As you can see, both stereo and multi-view reconstruction are far from solved problems and are still actively researched. The less you want to do in an automated manner the more well-defined the problem becomes, but even in these cases quite a bit of theory is required to get started.

Alternatives

If it's within the constraints of what you want to do, I would recommend considering dedicated hardware sensors (such as the XBox's Kinect) instead of only using normal cameras. These sensors use structured light, time-of-flight or some other range imaging technique to generate a depth image which they can also combine with colour data from their own cameras. They practically solve the single-view reconstruction problem for you and often include libraries and tools for stitching/combining multiple views.

Epipolar geometry references

My knowledge is actually quite thin on most of the theory, so the best I can do is to further provide you with some references that are hopefully useful (in order of relevance):

• I found a PDF chapter on Multiple View Geometry that contains most of the critical theory. In fact the textbook Multiple View Geometry in Computer Vision should also be quite useful (sample chapters available here).
• Here's a page describing a project on uncalibrated stereo reconstruction that seems to include some source code that could be useful. They find matching points in an automated manner using one of many feature detection techniques. If you want this part of the process to be automated as well, then SIFT feature detection is commonly considered to be an excellent non-real-time technique (since it's quite slow).
• A paper about Scene Reconstruction from Multiple Uncalibrated Views.
• A slideshow on Methods for 3D Reconstruction from Multiple Images (it has some more references below it's slides towards the end).
• A paper comparing different multi-view stereo reconstruction algorithms can be found here. It limits itself to algorithms that "reconstruct dense object models from calibrated views".
• Here's a paper that goes into lots of detail for the case that you have stereo cameras that take multiple images: Towards robust metric reconstruction via a dynamic uncalibrated stereo head. They then find methods to self-calibrate the cameras.

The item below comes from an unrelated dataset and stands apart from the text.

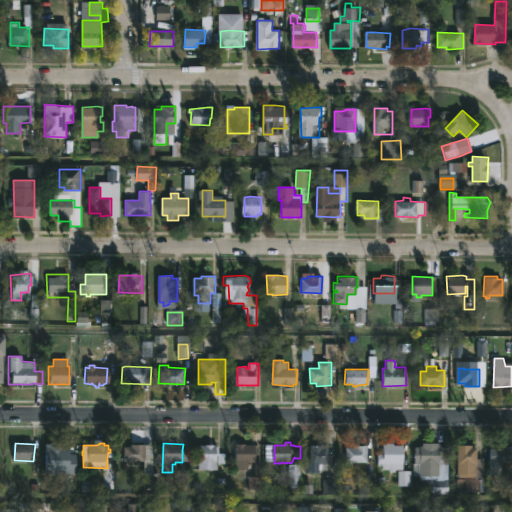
[(440,443),(440,447),(451,447),(450,495),(421,494),(421,476),(416,476),(416,448),(421,448),(421,446),(423,446),(423,443),(440,443)]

I'm not sure how helpful all of this is, but hopefully it includes enough useful terminology and references to find further resources.

Answer 2

Research has made significant progress and these days it is possible to obtain pretty good-looking 3D shapes from 2D images. For instance, in our recent research work titled "Synthesizing 3D Shapes via Modeling Multi-View Depth Maps and Silhouettes With Deep Generative Networks" took a big step in solving the problem of obtaining 3D shapes from 2D images. In our work, we show that you can not only go from 2D to 3D directly and get a good, approximate 3D reconstruction but you can also learn a distribution of 3D shapes in an efficient manner and generate/synthesize 3D shapes. Below is an image of our work showing that we are able to do 3D reconstruction even from a single silhouette or depth map (on the left). The ground-truth 3D shapes are shown on the right.

The approach we took has some contributions related to cognitive science or the way the brain works: the model we built shares parameters for all shape categories instead of being specific to only one category. Also, it obtains consistent representations and takes the uncertainty of the input view into account when producing a 3D shape as output. Therefore, it is able to naturally give meaningful results even for very ambiguous inputs. If you look at the citation to our paper you can see even more progress just in terms of going from 2D images to 3D shapes.